### Record set

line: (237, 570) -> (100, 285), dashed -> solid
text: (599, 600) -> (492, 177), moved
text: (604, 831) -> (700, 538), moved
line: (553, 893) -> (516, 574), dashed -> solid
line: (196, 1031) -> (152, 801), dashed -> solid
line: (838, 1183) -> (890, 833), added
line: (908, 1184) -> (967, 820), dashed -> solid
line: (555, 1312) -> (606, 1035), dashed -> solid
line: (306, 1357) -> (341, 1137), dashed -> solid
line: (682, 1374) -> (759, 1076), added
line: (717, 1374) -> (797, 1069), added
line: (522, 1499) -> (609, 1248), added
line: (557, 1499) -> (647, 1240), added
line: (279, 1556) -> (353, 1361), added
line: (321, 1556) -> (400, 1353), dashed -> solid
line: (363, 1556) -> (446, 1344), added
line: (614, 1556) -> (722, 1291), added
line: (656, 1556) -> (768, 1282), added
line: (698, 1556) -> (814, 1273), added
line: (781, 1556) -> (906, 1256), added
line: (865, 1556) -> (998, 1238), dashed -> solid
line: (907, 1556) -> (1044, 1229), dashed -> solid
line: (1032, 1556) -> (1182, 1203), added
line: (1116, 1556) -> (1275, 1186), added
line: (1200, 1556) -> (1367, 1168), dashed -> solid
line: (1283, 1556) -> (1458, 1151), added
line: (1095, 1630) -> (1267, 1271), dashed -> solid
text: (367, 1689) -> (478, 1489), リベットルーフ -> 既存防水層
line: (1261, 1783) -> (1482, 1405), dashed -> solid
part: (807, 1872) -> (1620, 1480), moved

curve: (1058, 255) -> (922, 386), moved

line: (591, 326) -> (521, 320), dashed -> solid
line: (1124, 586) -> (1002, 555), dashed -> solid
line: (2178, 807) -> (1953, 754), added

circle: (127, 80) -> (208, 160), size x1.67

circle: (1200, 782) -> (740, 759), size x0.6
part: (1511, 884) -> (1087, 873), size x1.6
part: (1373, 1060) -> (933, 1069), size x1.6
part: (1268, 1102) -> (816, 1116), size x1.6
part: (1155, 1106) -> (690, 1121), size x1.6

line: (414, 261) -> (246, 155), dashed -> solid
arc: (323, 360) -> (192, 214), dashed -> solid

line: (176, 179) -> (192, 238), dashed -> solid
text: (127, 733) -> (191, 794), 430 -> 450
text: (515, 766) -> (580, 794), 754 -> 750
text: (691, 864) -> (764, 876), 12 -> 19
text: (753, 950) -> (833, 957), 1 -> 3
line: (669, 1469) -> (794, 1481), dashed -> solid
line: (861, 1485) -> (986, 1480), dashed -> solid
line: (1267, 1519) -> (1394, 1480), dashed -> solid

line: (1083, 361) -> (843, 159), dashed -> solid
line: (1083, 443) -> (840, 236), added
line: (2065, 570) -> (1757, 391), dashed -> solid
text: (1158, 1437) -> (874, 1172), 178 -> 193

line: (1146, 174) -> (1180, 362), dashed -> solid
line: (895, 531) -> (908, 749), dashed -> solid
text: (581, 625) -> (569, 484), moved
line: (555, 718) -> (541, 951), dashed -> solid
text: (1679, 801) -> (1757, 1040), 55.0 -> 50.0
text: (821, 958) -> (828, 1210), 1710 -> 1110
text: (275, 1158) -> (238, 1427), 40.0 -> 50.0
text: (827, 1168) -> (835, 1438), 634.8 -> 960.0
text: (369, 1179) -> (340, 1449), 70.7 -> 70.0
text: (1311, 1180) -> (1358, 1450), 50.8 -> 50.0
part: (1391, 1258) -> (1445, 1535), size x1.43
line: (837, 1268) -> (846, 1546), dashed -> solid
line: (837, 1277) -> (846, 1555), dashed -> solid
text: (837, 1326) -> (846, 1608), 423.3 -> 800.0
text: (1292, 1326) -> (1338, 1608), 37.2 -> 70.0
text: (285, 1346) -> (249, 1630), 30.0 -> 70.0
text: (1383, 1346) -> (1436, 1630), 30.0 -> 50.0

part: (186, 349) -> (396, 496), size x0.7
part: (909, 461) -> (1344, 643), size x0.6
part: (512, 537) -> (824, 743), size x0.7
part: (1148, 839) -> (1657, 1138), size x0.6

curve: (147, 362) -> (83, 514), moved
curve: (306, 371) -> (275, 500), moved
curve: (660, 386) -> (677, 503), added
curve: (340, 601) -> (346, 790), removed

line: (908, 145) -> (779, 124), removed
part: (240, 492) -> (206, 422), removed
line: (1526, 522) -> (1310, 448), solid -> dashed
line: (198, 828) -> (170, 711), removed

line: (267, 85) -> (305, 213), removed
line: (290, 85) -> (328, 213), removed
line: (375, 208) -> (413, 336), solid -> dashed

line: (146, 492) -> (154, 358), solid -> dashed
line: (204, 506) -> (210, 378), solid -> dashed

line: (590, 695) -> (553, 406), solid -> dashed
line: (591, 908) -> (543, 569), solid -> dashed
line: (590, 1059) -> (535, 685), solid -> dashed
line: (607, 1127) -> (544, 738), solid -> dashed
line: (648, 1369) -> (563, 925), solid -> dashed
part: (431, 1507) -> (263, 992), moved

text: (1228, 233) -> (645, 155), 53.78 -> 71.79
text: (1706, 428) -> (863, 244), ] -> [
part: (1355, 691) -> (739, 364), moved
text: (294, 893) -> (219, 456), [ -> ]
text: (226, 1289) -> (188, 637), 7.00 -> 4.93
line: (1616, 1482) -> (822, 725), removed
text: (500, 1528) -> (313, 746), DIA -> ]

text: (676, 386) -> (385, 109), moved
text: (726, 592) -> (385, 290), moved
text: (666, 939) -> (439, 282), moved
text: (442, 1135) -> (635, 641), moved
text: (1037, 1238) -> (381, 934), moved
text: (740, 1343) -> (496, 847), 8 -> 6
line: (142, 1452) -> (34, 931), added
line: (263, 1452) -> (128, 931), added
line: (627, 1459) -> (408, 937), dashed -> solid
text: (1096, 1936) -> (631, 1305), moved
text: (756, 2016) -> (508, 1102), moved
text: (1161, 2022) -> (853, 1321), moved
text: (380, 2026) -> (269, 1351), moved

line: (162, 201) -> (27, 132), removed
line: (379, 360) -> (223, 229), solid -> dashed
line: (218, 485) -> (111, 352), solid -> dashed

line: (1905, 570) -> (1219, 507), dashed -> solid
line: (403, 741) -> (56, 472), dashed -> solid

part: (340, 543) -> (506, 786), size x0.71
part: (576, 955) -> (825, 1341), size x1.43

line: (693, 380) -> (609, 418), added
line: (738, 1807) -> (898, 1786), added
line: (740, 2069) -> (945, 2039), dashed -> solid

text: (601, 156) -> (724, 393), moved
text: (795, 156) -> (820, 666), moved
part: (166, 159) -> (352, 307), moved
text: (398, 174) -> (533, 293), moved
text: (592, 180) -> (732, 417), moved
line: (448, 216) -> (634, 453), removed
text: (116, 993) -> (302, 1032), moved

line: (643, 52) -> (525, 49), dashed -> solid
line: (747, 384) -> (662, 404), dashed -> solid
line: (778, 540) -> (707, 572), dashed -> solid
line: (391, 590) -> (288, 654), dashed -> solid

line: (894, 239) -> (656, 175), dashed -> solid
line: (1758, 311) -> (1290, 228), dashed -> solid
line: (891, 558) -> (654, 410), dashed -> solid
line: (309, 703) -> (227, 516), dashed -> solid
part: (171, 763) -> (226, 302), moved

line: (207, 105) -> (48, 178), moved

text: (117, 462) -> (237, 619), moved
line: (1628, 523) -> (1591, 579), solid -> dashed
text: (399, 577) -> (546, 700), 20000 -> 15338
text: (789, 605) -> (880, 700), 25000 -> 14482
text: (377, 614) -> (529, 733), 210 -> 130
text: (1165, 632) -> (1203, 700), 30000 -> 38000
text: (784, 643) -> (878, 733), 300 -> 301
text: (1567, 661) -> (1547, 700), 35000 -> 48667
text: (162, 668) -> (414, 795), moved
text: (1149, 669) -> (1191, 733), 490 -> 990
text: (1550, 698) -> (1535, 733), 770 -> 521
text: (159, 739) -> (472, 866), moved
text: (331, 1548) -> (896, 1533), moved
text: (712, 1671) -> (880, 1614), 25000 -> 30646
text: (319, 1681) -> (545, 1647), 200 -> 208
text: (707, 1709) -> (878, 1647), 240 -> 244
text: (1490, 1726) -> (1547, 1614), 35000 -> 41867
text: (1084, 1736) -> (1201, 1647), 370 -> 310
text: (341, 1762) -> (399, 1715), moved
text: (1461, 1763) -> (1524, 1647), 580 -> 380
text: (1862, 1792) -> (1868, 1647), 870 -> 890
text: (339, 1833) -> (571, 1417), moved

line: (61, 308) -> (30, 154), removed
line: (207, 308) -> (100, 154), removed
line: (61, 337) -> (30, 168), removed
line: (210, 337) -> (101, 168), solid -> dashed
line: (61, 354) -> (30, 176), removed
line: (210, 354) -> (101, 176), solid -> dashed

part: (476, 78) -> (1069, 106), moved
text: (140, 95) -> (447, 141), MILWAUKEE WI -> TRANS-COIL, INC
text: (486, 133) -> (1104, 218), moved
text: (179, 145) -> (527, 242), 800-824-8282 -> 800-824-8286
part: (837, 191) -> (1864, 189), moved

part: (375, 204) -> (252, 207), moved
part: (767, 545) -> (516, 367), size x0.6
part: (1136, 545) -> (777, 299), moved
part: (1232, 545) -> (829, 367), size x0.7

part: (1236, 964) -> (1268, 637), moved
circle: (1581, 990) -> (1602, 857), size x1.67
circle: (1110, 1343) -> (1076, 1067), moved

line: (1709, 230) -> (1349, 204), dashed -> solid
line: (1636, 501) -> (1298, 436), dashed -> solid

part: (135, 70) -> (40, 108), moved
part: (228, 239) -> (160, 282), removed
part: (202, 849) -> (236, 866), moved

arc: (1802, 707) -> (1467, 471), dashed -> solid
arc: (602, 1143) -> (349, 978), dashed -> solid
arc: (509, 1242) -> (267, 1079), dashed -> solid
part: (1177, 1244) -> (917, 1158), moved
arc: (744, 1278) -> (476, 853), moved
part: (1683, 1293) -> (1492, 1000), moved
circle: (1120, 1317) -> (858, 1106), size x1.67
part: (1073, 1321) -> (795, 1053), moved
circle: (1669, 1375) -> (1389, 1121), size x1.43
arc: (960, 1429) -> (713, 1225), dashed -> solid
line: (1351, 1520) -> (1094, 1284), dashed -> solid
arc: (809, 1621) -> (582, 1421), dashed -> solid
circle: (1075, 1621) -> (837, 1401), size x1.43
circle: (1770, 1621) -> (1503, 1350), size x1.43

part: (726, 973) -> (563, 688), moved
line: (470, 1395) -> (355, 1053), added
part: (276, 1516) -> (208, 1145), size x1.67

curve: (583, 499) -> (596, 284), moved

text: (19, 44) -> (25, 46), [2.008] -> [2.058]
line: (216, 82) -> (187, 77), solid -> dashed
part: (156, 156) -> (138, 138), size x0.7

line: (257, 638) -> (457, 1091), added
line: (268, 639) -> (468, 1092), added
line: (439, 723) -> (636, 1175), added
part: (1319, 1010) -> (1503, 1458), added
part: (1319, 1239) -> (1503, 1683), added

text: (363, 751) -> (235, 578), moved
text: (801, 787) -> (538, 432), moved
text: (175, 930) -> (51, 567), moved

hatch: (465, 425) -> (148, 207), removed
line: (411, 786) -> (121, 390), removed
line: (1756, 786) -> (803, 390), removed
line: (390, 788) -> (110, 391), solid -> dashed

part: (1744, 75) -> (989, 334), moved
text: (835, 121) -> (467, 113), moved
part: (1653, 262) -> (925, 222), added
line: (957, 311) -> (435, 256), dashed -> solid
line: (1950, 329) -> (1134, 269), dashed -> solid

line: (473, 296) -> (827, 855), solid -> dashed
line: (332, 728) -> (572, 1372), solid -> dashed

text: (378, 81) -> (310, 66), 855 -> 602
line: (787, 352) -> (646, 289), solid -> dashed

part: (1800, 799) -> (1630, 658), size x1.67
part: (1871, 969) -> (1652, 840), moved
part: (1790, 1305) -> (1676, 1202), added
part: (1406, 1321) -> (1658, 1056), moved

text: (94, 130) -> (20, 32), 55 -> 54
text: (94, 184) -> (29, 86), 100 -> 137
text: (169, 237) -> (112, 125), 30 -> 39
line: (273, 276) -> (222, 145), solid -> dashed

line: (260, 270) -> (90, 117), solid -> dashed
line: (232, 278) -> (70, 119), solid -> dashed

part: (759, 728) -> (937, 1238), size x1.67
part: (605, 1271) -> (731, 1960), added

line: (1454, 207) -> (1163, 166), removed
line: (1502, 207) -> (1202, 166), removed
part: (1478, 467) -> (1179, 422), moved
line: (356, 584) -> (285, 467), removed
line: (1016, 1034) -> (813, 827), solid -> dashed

### What you are asked to do
Reproduce the listing above exactly as far as the line with "circle: (1200, 782) -> (740, 759), size x0.6", that line included.

### Problem solution
line: (237, 570) -> (100, 285), dashed -> solid
text: (599, 600) -> (492, 177), moved
text: (604, 831) -> (700, 538), moved
line: (553, 893) -> (516, 574), dashed -> solid
line: (196, 1031) -> (152, 801), dashed -> solid
line: (838, 1183) -> (890, 833), added
line: (908, 1184) -> (967, 820), dashed -> solid
line: (555, 1312) -> (606, 1035), dashed -> solid
line: (306, 1357) -> (341, 1137), dashed -> solid
line: (682, 1374) -> (759, 1076), added
line: (717, 1374) -> (797, 1069), added
line: (522, 1499) -> (609, 1248), added
line: (557, 1499) -> (647, 1240), added
line: (279, 1556) -> (353, 1361), added
line: (321, 1556) -> (400, 1353), dashed -> solid
line: (363, 1556) -> (446, 1344), added
line: (614, 1556) -> (722, 1291), added
line: (656, 1556) -> (768, 1282), added
line: (698, 1556) -> (814, 1273), added
line: (781, 1556) -> (906, 1256), added
line: (865, 1556) -> (998, 1238), dashed -> solid
line: (907, 1556) -> (1044, 1229), dashed -> solid
line: (1032, 1556) -> (1182, 1203), added
line: (1116, 1556) -> (1275, 1186), added
line: (1200, 1556) -> (1367, 1168), dashed -> solid
line: (1283, 1556) -> (1458, 1151), added
line: (1095, 1630) -> (1267, 1271), dashed -> solid
text: (367, 1689) -> (478, 1489), リベットルーフ -> 既存防水層
line: (1261, 1783) -> (1482, 1405), dashed -> solid
part: (807, 1872) -> (1620, 1480), moved

curve: (1058, 255) -> (922, 386), moved

line: (591, 326) -> (521, 320), dashed -> solid
line: (1124, 586) -> (1002, 555), dashed -> solid
line: (2178, 807) -> (1953, 754), added

circle: (127, 80) -> (208, 160), size x1.67

circle: (1200, 782) -> (740, 759), size x0.6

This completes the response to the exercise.